3. A population of people suffering from Tachycardia (occasional rapid heart rate), agrees to test a new medicine that is supposed to lower heart rate. In the population being studied, before taking any medicine the mean heart rate was 120 beats per minute, with standard deviation = 15 beats per minute.

After being given the medicine, a sample of 45 people had an average heart rate of 112 beats per minute. What is the probability that this much variation from the mean could have occurred by chance alone?

.0173%
99.9827%
1.73%
29.690%

4. Two stocks have the following expected annual returns:

Oil stock – expected return = 9% with standard deviation = 13%

IT stock – expected return = 14% with standard deviation = 25%

The Stocks prices have a small negative correlation: R = -.22.

What is the Covariance of the two stocks?

-.0286
-.00715
-.00573
-.00219

5. Two stocks have the following expected annual returns:

Oil stock – expected return = 9% with standard deviation = 13%

IT stock – expected return = 14% with standard deviation = 25%

The Stocks prices have a small negative correlation: R = -.22.

Assume return data for the two stocks is standardized so that each is represented as having mean 0 and standard deviation 1. Oil is plotted against IT on the (x,y) axis.

What is the covariance?

-.22
-.00573
0
-1

6. Two stocks have the following expected annual returns:

Oil stock – expected return = 9% with standard deviation = 13%

IT stock – expected return = 14% with standard deviation = 25%

The Stocks prices have a small negative correlation: R = -.22.

What is the standard deviation of a portfolio consisting of 70% Oil and 30% IT?

12.68%
10.44%
17.93%
11.79%

7. Two stocks have the following expected annual returns:

Oil stock – expected return = 9% with standard deviation = 13%

IT stock – expected return = 14% with standard deviation = 25%

The Stocks prices have a small negative correlation: R = -.22.

Use MS Solver and the Markowitz Portfolio Optimization Spreadsheet to Find the weighted portfolio of the two stocks with lowest volatility.

10.43%
9.5%
10.36%
11.58%

8. You are a data-analyst for a restaurant chain and are asked to forecast first-year revenues from new store locations. You use census tract data to develop a linear model.

Your first model has a standard deviation of model error of $25,000 at a correlation of R = .30. Your boss asks you to keep working on improving the model until the new standard deviation of model error is $15,000 or less.

What positive correlation R would you need to have a model error of $15,000?

R = .428
R = .8200
R = .500
R = .572

9. An automobile parts manufacturer uses a linear regression model to forecast the dollar value of the next years’ orders from current customers as a function of a weighted sum of their past-years’ orders.
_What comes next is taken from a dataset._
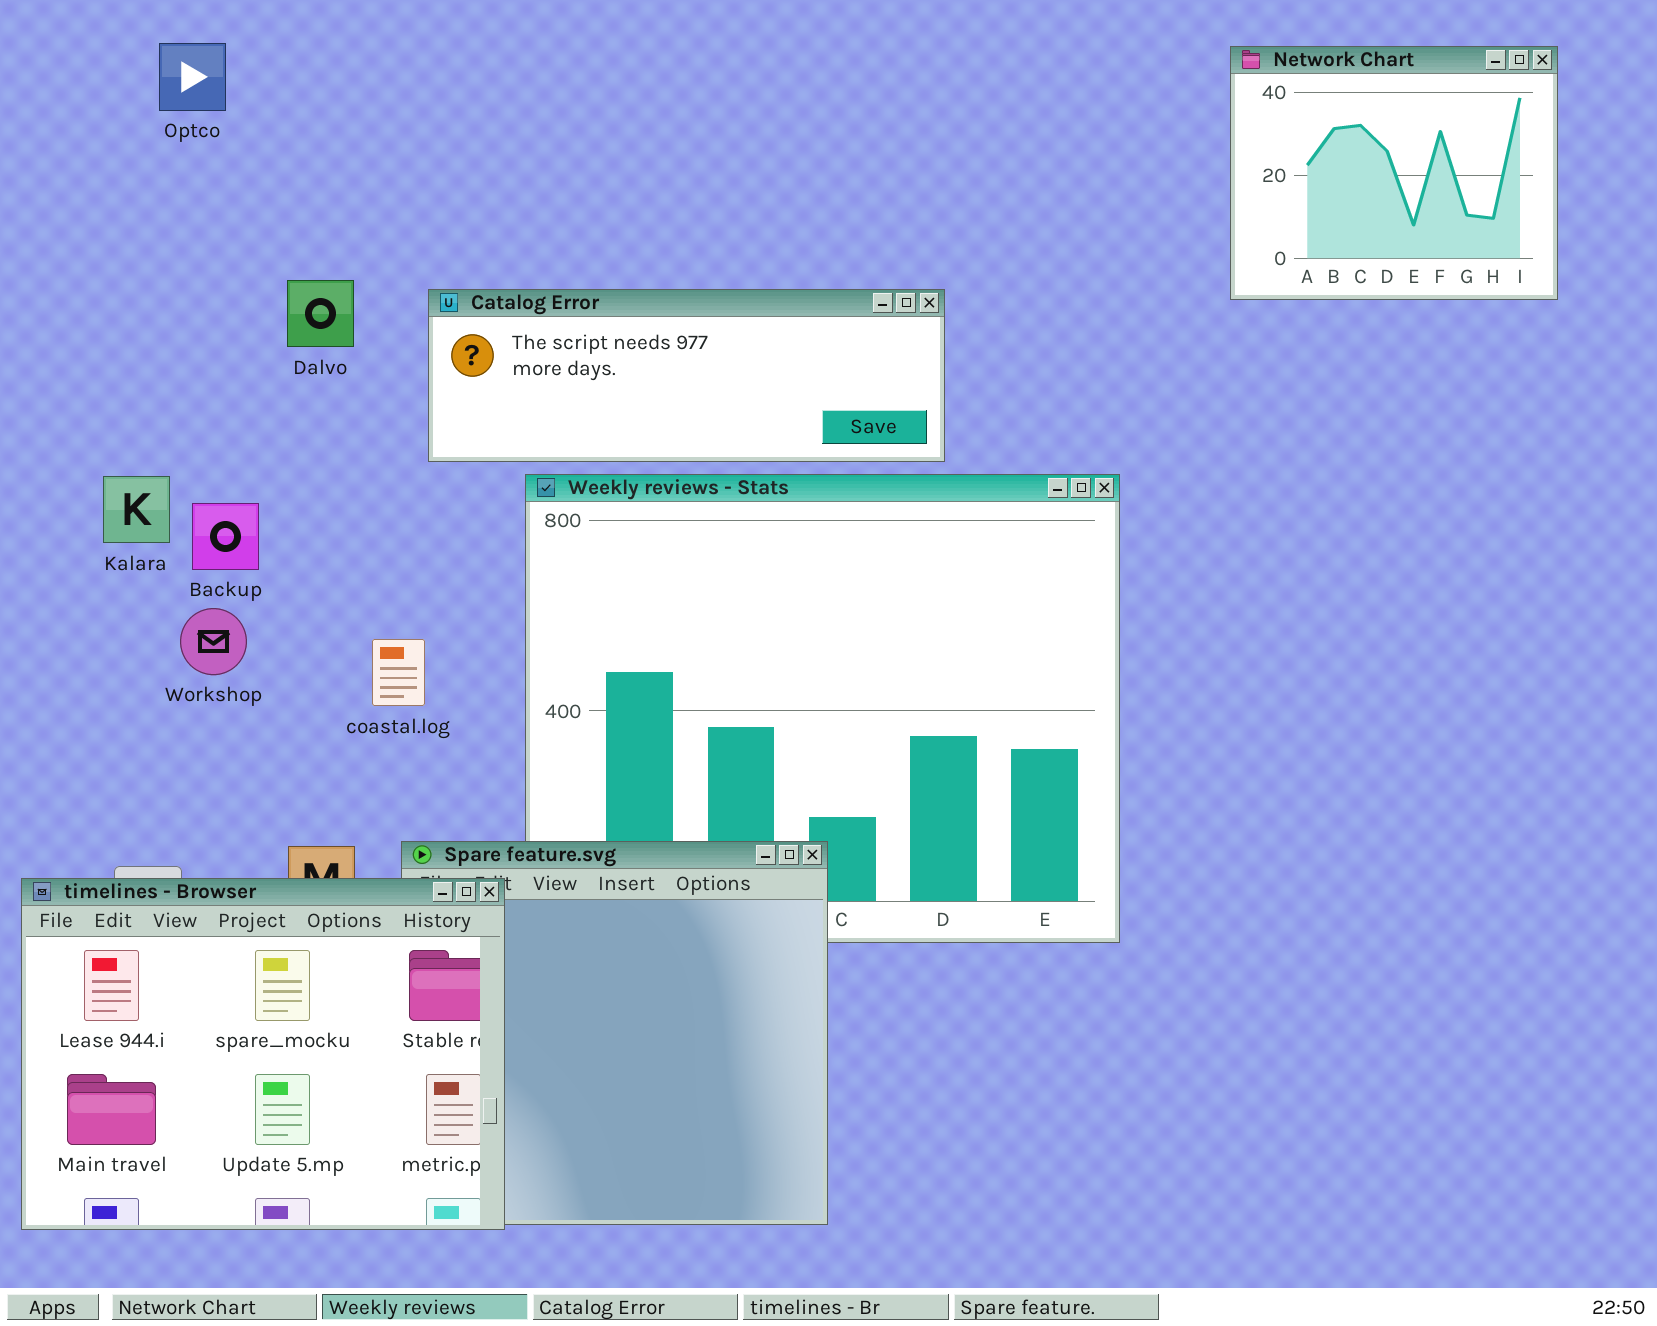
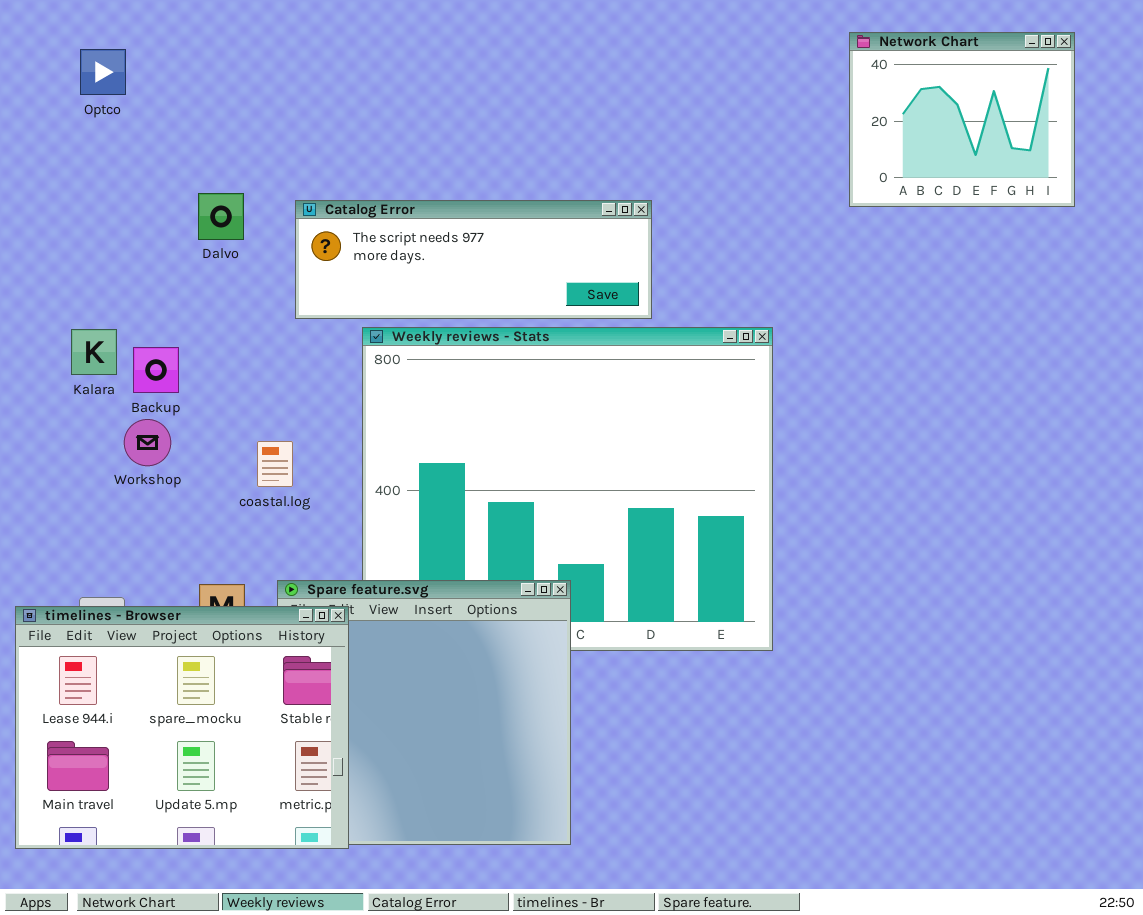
Optco: [159,43,226,111] -> [80,49,126,95], moved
The model error is assumed Gaussian with standard deviation of $130,000.

If the correlation is R = .33, and the point forecast orders $5.1 million, what is the probability that the customer will order more than $5.3 million?

93.8%
4.3%
6.2%
12.4%

10. An automobile parts manufacturer uses a linear regression model to forecast the dollar value of the next years’ orders from current customers as a function of a weighted sum of that customer’s past-years orders. The linear correlation is R = .33.

After standardizing the x and y data, what portion of the uncertainty about a customer’s order size is eliminated by their historical data combined with the model?

4.2%
3.5%
4.5%
5.2%

11. A restaurant offers different dinner “specials” each weeknight. The mean cash register receipt per table on Wednesdays is $75.25 with standard deviation of $13.50. The restaurant experiments one Wednesday with changing the “special” from blue fish to lobster. The average amount spent by 85 customers is $77.20.
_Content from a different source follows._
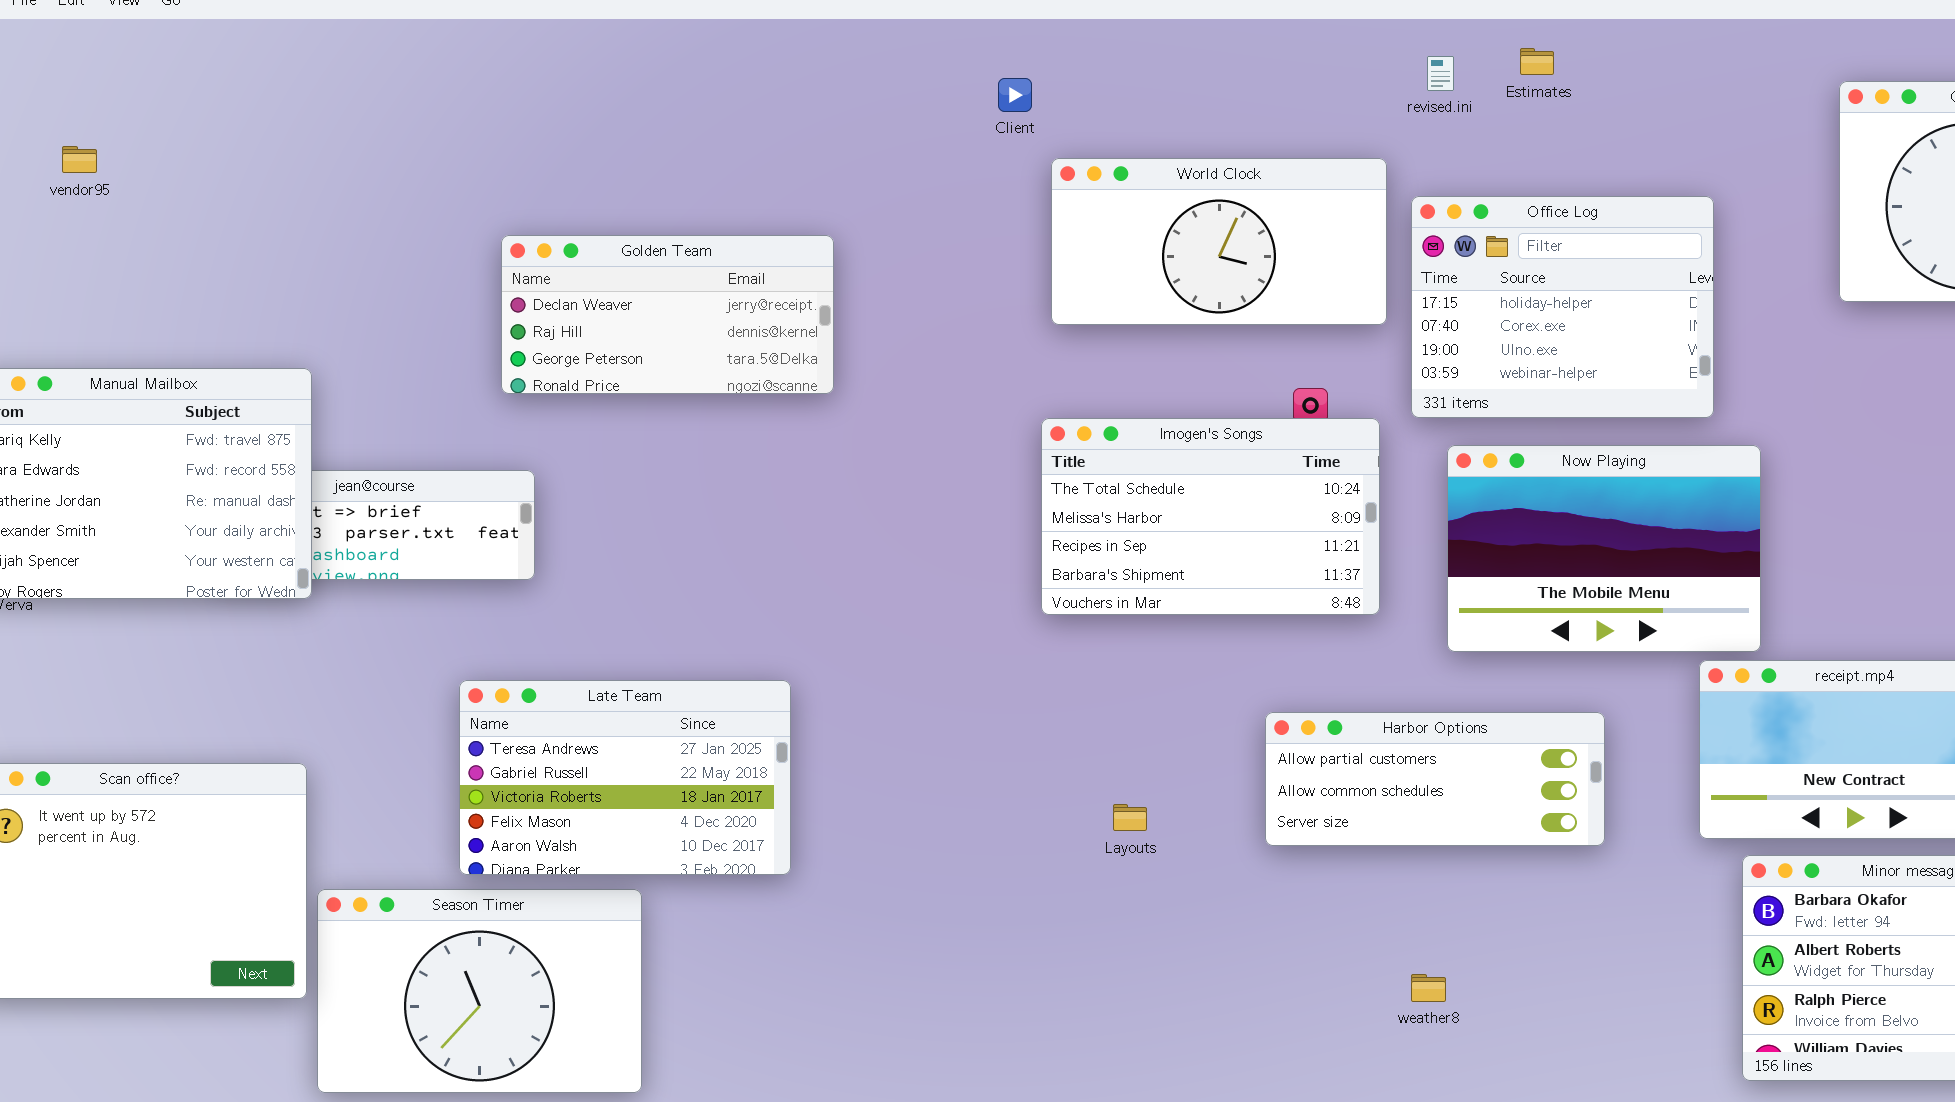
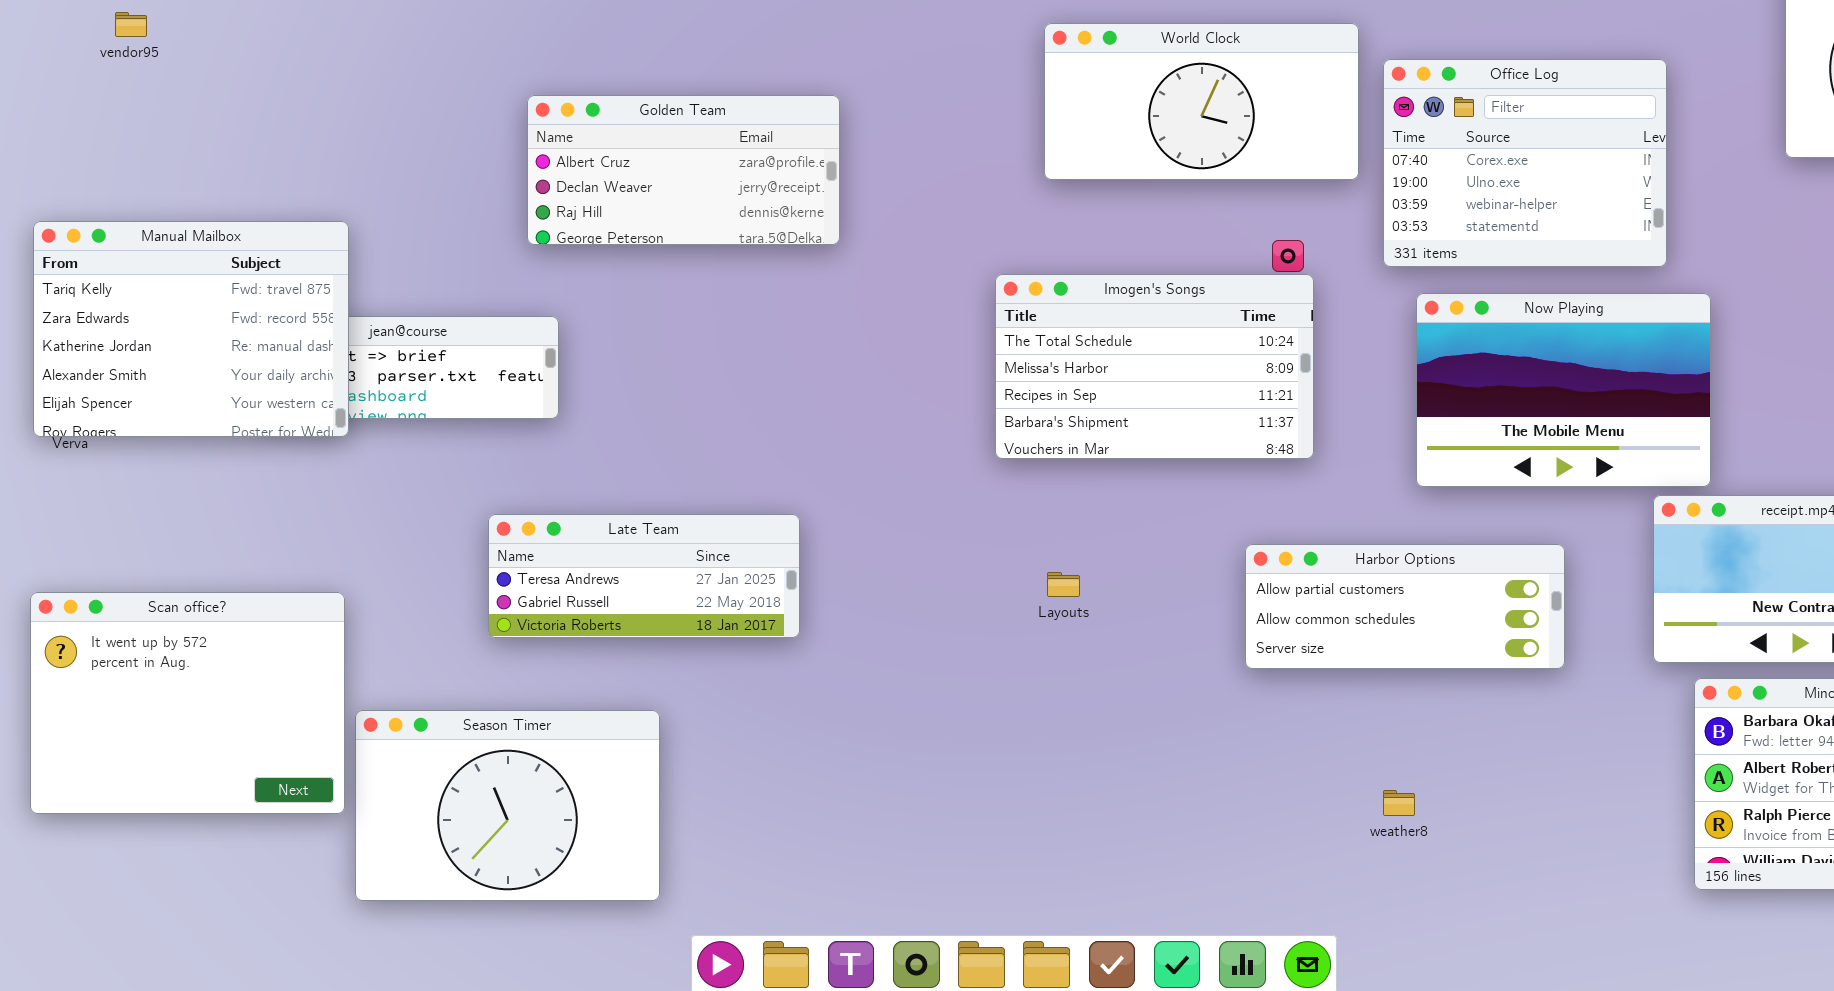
Office Log: [1411,196,1714,418] -> [1383,59,1667,267], scrolled down 1 row
Golden Team: [501,235,834,394] -> [527,95,840,245], scrolled up 1 row
Imogen's Songs: [1041,418,1380,615] -> [995,274,1314,459], moved
Late Team: [459,680,791,875] -> [488,514,800,638], resized
Layouts: [1113,804,1147,831] -> [1047,572,1080,597], moved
How probable is it that Wednesday receipts are better than average by chance alone?

9.15%
9.05%
90.85%
8.30%

12. Your company currently has no way to predict how long visitors will spend on the Company’s web site. All it known is the average time spent is 55 seconds, with an approximately Gaussian distribution and standard deviation of 9 seconds. It would be possible, after investing some time and money in analytics tools, to gather and analyzing information about visitors and build a linear predictive model with a standard deviation of model error of 4 seconds.

How much would the P.I. G. of that model be?